Pasta
Joe was running low on TP so he stopped in at his local supermarket to pick some up.
Turns out they were having a sale on pasta—three boxes for two dollars!—so he figured he'd stock up.
He got several different kinds because of course the variety of shapes are fun; though he also got some regular old spaghetti.
They each have a different recipe on the back. Joe might try some, if he's feeling ambitious. Alas, he's not really much of a cook.
Luckily for Joe, they also have some simple stir-in ideas on the side, if he's not quite up to attempting Mama's Artichoke Pasta Salad.
Oh, and he also got his toilet paper. It's just the store brand, nothing fancy.
So, this is what happens when I get a new printer for my birthday (yay!); I make ridiculous printables for Joe's (someday) kitchen. By which I mean, I spent way too much time designing the pasta boxes, coming up with the brand name, the copy (including the story of Maria-Louise Caroni), the recipes, &c. But it's so much fun. I did the little Hamm's brown paper bags too, printed on cut up lunch bags. I'm really very pleased with them.
Oh, and I (digitally) painted the portrait of Maria-Louise in the style of over-enthusiastic hopped up on Little Yellow Pills '50s housewife art (it's a genre!)
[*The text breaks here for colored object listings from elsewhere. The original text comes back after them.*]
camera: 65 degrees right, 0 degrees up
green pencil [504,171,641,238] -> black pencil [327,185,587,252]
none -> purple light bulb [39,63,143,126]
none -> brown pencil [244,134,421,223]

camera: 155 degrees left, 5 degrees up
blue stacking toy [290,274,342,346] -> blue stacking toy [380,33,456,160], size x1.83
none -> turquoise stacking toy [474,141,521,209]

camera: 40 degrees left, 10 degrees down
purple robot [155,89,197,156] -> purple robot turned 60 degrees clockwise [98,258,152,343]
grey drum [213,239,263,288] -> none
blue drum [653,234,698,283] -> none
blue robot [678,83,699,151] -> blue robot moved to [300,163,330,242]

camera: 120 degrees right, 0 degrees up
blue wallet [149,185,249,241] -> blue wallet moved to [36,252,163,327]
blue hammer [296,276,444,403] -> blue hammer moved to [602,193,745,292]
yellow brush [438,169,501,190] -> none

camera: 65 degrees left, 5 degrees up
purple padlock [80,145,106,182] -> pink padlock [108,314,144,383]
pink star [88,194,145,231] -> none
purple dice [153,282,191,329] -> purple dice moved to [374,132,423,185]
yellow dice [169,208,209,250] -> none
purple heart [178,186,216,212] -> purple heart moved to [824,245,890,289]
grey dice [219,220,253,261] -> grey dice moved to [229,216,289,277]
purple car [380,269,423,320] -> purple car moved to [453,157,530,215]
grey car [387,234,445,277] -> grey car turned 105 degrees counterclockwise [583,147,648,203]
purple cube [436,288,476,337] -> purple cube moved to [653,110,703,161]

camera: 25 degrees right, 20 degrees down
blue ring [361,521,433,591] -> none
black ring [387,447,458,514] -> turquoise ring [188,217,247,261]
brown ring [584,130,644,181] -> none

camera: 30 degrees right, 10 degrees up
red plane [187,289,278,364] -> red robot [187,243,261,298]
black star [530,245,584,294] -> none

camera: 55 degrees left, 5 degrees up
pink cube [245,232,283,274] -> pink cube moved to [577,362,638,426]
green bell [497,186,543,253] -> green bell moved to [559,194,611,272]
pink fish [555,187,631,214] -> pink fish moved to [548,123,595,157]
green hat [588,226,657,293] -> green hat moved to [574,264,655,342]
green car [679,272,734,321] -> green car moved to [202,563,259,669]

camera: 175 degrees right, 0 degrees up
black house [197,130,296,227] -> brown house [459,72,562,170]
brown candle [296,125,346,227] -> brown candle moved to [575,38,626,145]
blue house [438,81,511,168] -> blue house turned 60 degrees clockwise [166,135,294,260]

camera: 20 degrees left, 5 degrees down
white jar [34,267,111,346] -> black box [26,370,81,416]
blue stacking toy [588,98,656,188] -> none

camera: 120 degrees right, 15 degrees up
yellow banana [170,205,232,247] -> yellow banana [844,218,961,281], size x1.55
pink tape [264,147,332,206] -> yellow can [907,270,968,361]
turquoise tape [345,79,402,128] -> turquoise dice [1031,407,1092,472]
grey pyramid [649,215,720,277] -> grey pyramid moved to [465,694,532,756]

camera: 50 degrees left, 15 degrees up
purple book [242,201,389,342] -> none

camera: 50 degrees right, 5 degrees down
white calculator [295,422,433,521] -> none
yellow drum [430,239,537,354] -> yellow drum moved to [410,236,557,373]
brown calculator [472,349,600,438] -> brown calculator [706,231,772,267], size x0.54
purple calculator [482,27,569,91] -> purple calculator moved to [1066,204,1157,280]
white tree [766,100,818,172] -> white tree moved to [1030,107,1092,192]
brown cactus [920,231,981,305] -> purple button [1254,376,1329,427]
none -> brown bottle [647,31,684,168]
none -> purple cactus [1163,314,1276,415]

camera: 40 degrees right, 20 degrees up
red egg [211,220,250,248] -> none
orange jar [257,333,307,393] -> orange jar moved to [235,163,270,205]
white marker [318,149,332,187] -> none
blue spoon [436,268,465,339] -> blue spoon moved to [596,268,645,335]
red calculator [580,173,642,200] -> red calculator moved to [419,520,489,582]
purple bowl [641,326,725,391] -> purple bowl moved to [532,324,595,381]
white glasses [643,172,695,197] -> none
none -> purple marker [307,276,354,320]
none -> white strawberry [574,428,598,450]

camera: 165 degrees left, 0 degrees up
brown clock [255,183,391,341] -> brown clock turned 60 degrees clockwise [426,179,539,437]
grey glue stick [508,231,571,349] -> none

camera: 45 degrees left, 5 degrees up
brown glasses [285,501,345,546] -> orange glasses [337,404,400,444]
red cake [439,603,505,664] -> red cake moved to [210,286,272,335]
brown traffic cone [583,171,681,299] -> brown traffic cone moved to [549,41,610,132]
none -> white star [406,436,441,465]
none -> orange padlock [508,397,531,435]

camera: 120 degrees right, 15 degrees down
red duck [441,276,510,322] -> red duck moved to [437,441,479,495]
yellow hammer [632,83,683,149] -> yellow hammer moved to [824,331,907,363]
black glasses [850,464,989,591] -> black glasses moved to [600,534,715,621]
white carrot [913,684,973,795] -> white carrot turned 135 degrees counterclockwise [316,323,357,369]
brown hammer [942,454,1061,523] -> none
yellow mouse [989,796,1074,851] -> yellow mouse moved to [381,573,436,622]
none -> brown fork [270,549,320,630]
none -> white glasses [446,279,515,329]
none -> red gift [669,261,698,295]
Here's her story, from the back:
After her husband was killed in the Great War, Maria-Louise was left with seven hungry children to feed. But she also finally found the freedom to pursue her dream of starting a business making pasta using only the finest of ingredients.
Heh.
While I didn't actually test any of the recipes, they're at least plausible. I may try some for real, just to see.
The pasta boxes are filled with seed beads; it gives a nice weight to them, while they also make something like the right noise. The spaghetti is filled with bristles from a house painting brush, cut to the right length. Not that you can see them; I very deliberately left out the little clear windows that pretty much every pasta brand has these days, because I really didn't want to have to make all those tiny little pasta shapes out of polymer clay, yikes.
They're on glossy photo paper, which turned out to be just the right weight to look like one sixth scale cardboard. They're probably a little bit too glossy for my tastes, but they work well enough. They're also printed out at 600 dpi, which means the tiny type is readable, if your eyes are good enough (mine just about are). Not that my blurry photos are doing them justice, I know.
I think I'm going to start Joe's house with a room box of his kitchen, since I've never made a dollhouse before. It'll allow me to work out placement and such, and hopefully I can just reuse the furnishings when I get to doing the real thing.